La récente Loi d’Orientation des Mobilités donne aux collectivités locales de nouveaux leviers pour mieux organiser cet espace contraint. L’article 16 accorde aux collectivités locales la possibilité de « réserver certaines voies ou certaines portions de voies communales, de façon temporaire ou permanente, à diverses catégories d’usagers, de véhicules ou à certaines modalités de transport ».

Les collectivités peuvent ainsi créer des voies dédiées aux covoiturage, mais aussi partager dans le temps les différentes voies. Ce partage dynamique de l’espace existe depuis de nombreuses années dans différentes villes européennes. A Barcelone, les 7 voies multi-usages permettent d’accueillir la circulation des véhicules de 8h à 10h et de 17h à 21h. Entre 10h et 17h, les véhicules de livraison peuvent stationner sur ces voies. La nuit, ces voies sont utilisées pour du stationnement résidentiel.

Si les voiries sont encore trop rarement partagées en France, les places de stationnement le sont plus souvent. Ainsi, à Paris, 70% des 9000 places de stationnement livraison sont partagées avec le stationnement résidentiel. Ces places sont réservées aux livraisons de 7h à 20h. Il s’agit là d’un bon exemple de partage permettant à la fois de réserver des espaces pour les opérations de livraisons du dernier kilomètreet de continuer à apporter un service aux riverains.

Et si l’espace public était digitalisé ?

Mais un bon partage passe nécessairement par des évolutions technologiques. Les bordures séparant les usages sont autant d’obstacles physiques mettant en danger les livreurs, qui évoluent sur cet espace public. Dans de nombreux pays, comme en Italie ou dans les pays scandinaves, l’usage de cet espace public, de plus en plus réglementé, est contrôlé par des caméras, lisant les plaques d’immatriculation des véhicules.

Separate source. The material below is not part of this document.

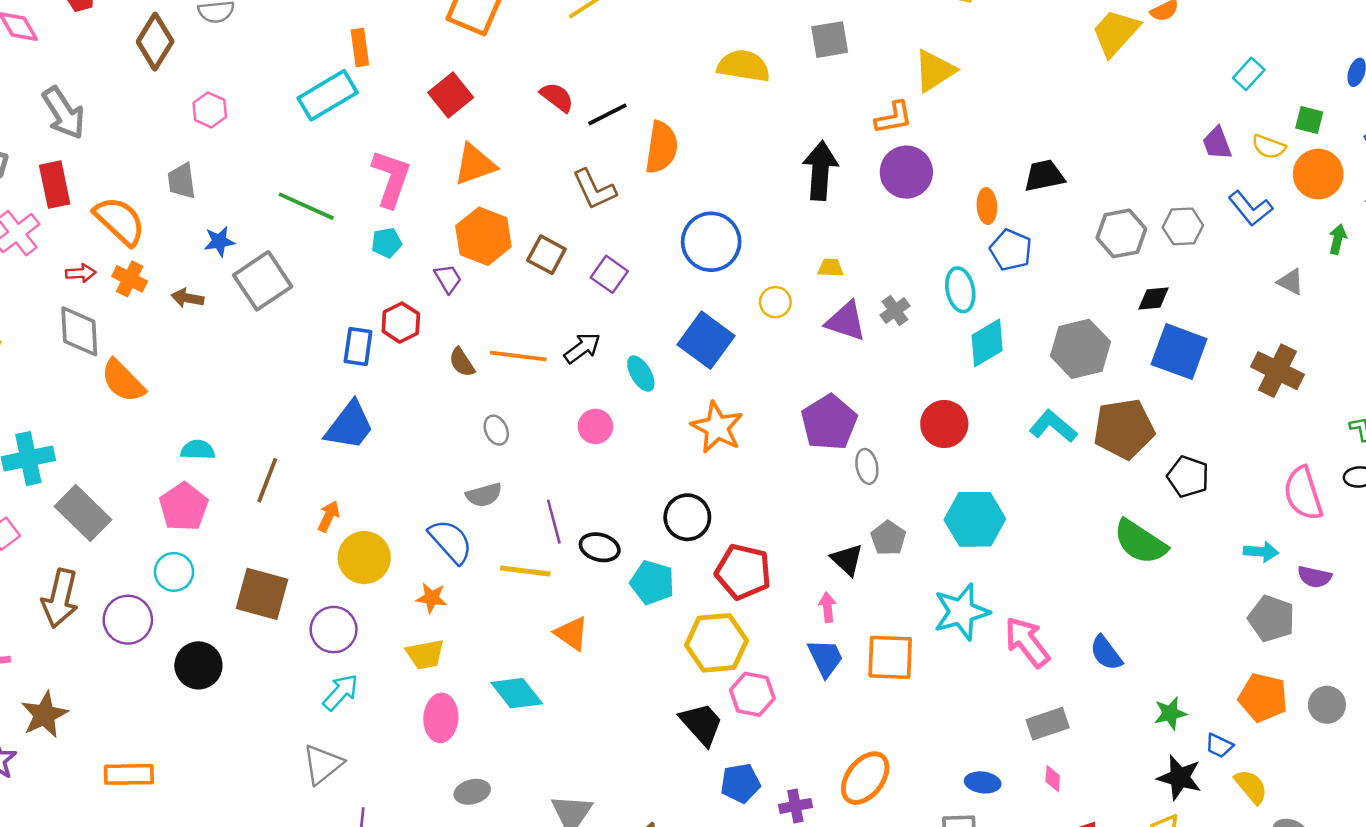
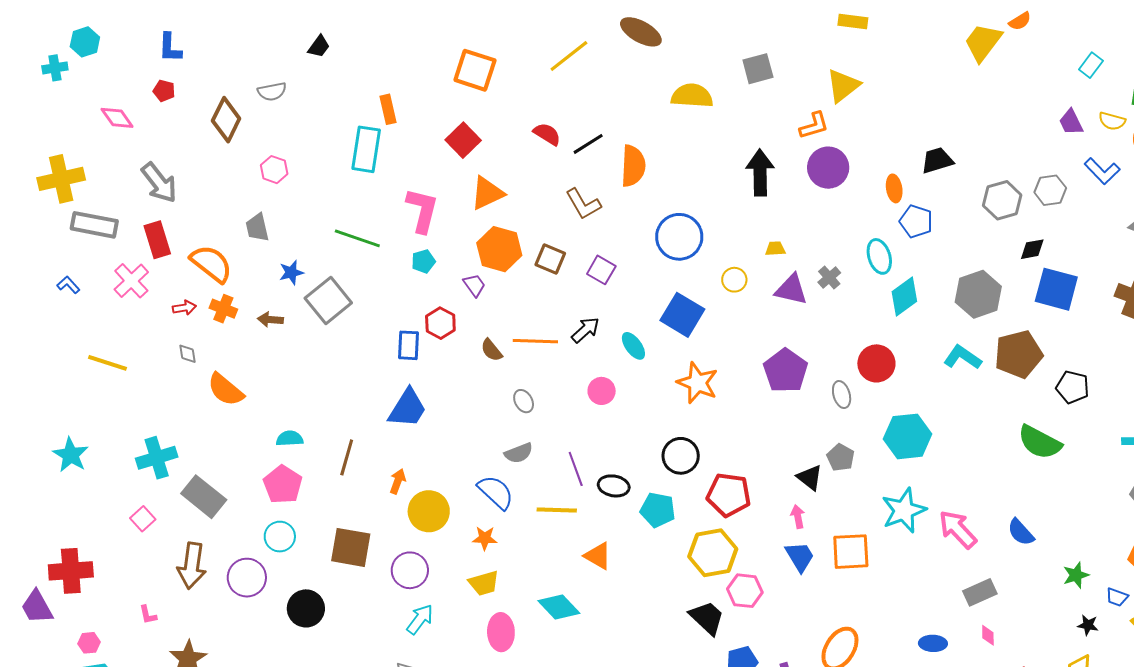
cyan rectangle: (328, 95) -> (366, 149), turned -45
gray diamond: (79, 331) -> (187, 354), size x0.5
gray ellipse: (867, 466) -> (842, 395), moved
black star: (1180, 778) -> (1088, 625), size x0.6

Les places de stationnement commencent à être équipées de capteurs, comme à Cannes, limitant l’utilisation illicite des places. Le disque horaire, qui permet de justifier d’une utilisation durant une durée limitée (souvent 30 minutes) est remplacé, dans les grandes villes espagnoles, par un disque numérique, plus fiable.

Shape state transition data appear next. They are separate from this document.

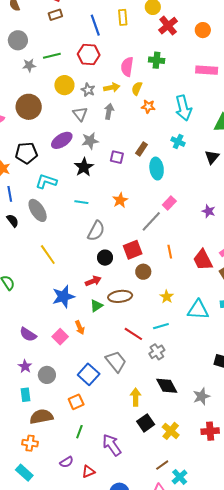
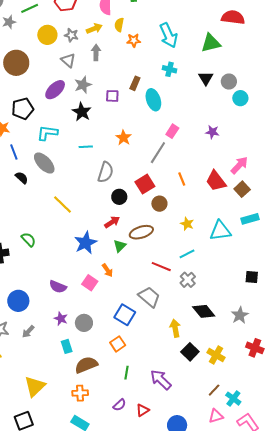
red cross: (210, 431) -> (255, 348), turned 36

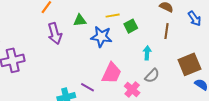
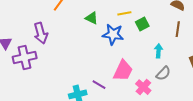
green triangle: (80, 20) -> (92, 18), turned 32
purple arrow: (55, 34) -> (41, 33), moved

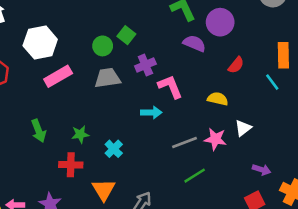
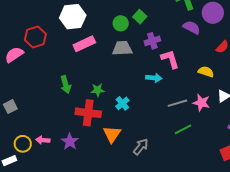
red cross: (71, 165) -> (88, 113), size x1.4

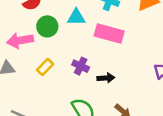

L’espace public est alors mieux partagé, mais aussi digitalisé afin d’en gérer son utilisation et les droits qui lui sont affectés. Ces multiples capteurs permettent aussi de collecter des informations, qui permettront de faire progresser les usages.

La livraison du dernier kilomètre, activité indispensable au fonctionnement de la ville, doit retrouver une efficacité par un meilleur partage des espaces. Modifier les pratiques nécessite aussi de faire évoluer les obstacles réglementaires, qui limitent souvent l’implantation de technologie sur l’espace public.